Given that Brand attracted large audiences in Melbourne and Sydney when he toured Australia last June, thousands of Australians, perhaps tens of thousands, most of them probably under 40, have watched the interview and then, if Facebook and Twitter are any guide, have read Brand’s essay and are engaged in a furious debate on social media about Brand’s call for a revolution.

On The Huffington Post and on other digital news sites, there are angry rebuttals of Brand’s views, especially his call for people not to vote in any elections. These rebuttals are circulating on Facebook and Twitter. There is an intense and mostly intelligent debate going on involving many thousands of people.

This debate is not just about Brand’s essay and not just about the lack of any connection between Paxman and Brand in the interview, but also about the many failings of politicians and the ‘political system’ as well as mainstream journalism. Nothing much – if anything – about any of this has been covered by Australian newspapers or by commercial television and the ABC.

Australia is not Britain and it might be hard to imagine an Australian comedian leading a debate about whether ‘old’ politics is dying and whether the political system has atrophied and has turned malign, but many Australians are engaged in the Brand debate.

It is a mistake to dismiss people like Brand as clowns who lack the weight and gravitas of a Jeremy Paxman. Britain may not be Italy but still, in Italy the comedian Beppe Grillo’s Five Star Movement – which basically had no policies at all – won close to 25 per cent of the vote in the Italian election in February. This despite the fact that Silvio Berlusconi owned and controlled most of the Italian media.

**Dataset excerpts:**
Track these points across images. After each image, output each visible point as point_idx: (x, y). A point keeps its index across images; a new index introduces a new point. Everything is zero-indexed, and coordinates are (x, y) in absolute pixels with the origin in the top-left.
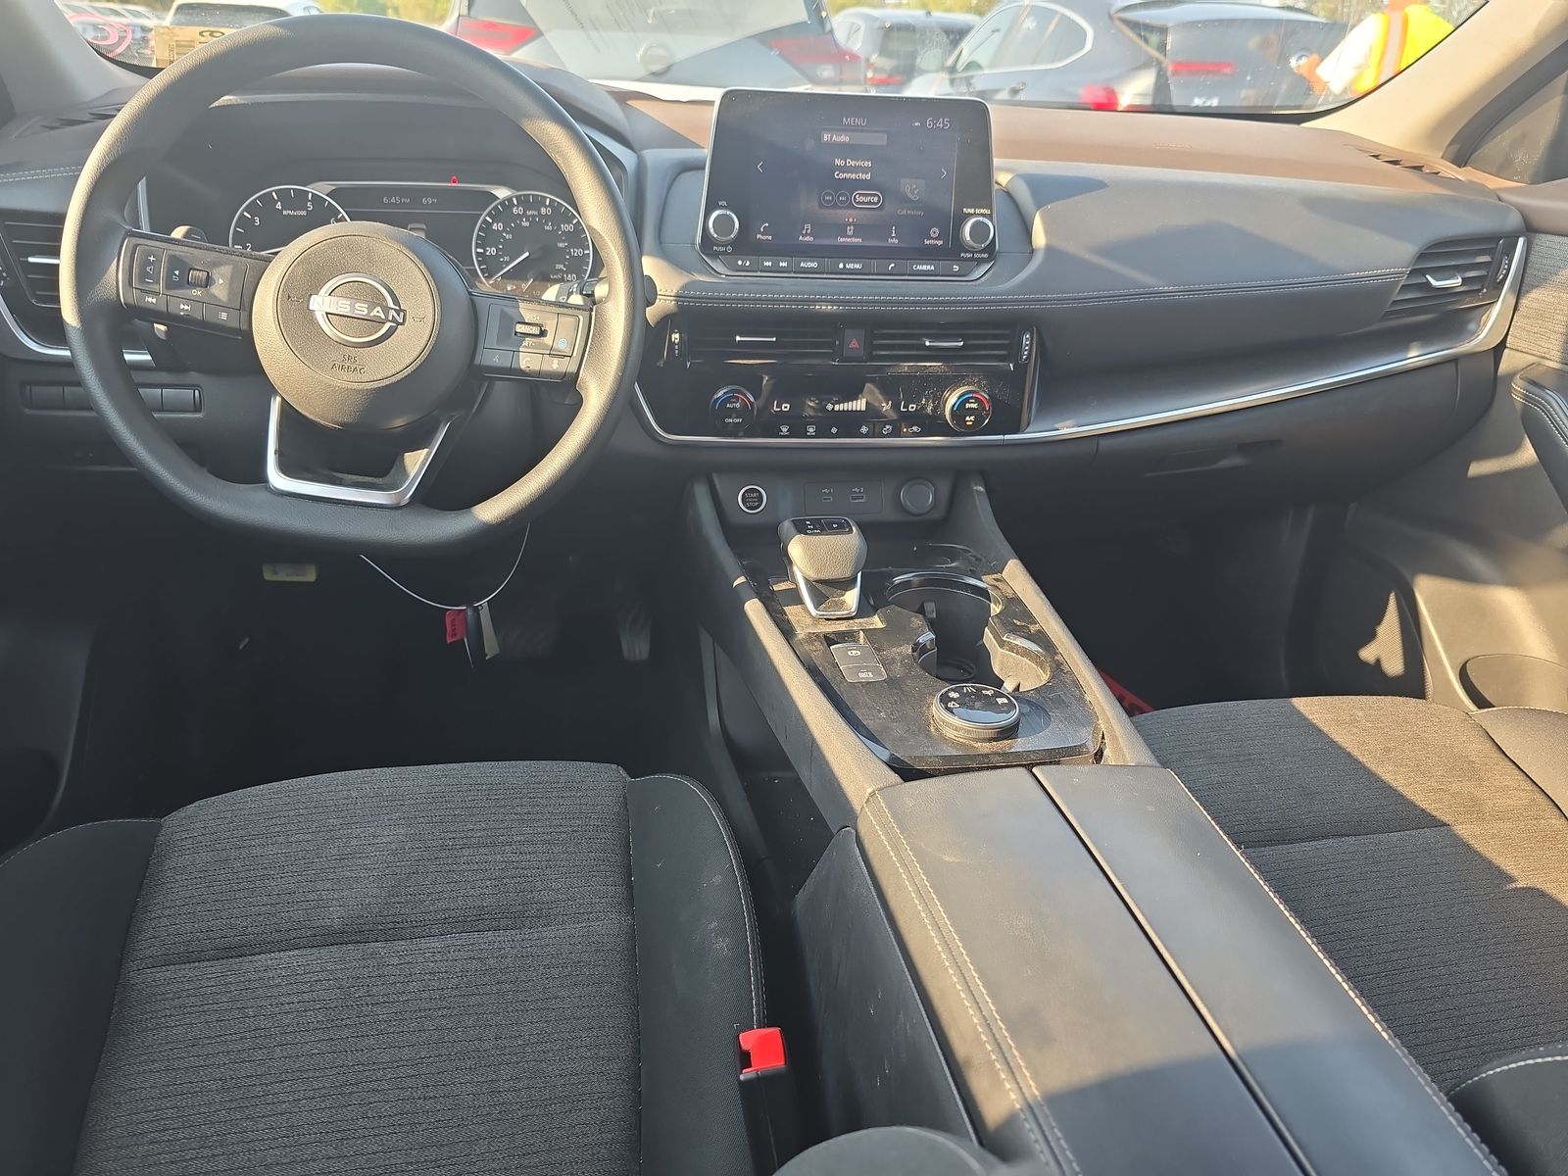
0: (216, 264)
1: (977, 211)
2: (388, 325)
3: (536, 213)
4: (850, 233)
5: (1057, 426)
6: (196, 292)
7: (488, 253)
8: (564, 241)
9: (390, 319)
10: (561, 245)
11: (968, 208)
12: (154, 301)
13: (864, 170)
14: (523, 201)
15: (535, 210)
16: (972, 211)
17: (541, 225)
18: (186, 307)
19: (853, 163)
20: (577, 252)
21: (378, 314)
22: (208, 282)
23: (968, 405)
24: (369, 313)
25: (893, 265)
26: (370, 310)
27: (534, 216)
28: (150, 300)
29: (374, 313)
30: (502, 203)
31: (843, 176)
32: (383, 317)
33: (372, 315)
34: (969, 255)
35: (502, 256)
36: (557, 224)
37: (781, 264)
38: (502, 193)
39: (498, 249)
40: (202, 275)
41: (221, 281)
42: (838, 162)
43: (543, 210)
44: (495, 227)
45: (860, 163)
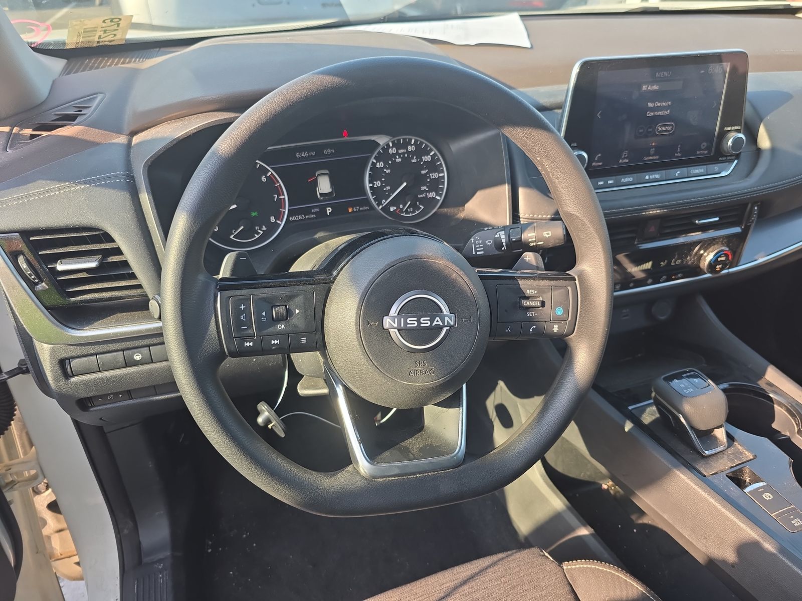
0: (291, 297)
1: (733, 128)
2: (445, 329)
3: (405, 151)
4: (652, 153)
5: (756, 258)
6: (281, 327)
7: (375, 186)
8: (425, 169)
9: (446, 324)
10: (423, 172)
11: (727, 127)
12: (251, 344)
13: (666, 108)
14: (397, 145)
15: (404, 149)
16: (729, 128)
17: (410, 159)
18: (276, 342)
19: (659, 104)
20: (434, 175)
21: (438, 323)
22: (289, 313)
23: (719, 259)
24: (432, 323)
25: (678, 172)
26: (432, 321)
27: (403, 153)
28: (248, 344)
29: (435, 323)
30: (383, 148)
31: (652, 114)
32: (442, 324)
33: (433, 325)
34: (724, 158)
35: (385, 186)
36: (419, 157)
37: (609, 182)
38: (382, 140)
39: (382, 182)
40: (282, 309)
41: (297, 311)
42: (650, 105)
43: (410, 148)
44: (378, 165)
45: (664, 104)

**Your task:** Reproduce the passage on the Brand debate between "This debate is" and "and the ABC.", inclusive, substituting "mainstream media" for "mainstream journalism".

**Exercise response:**
This debate is not just about Brand’s essay and not just about the lack of any connection between Paxman and Brand in the interview, but also about the many failings of politicians and the ‘political system’ as well as mainstream media. Nothing much – if anything – about any of this has been covered by Australian newspapers or by commercial television and the ABC.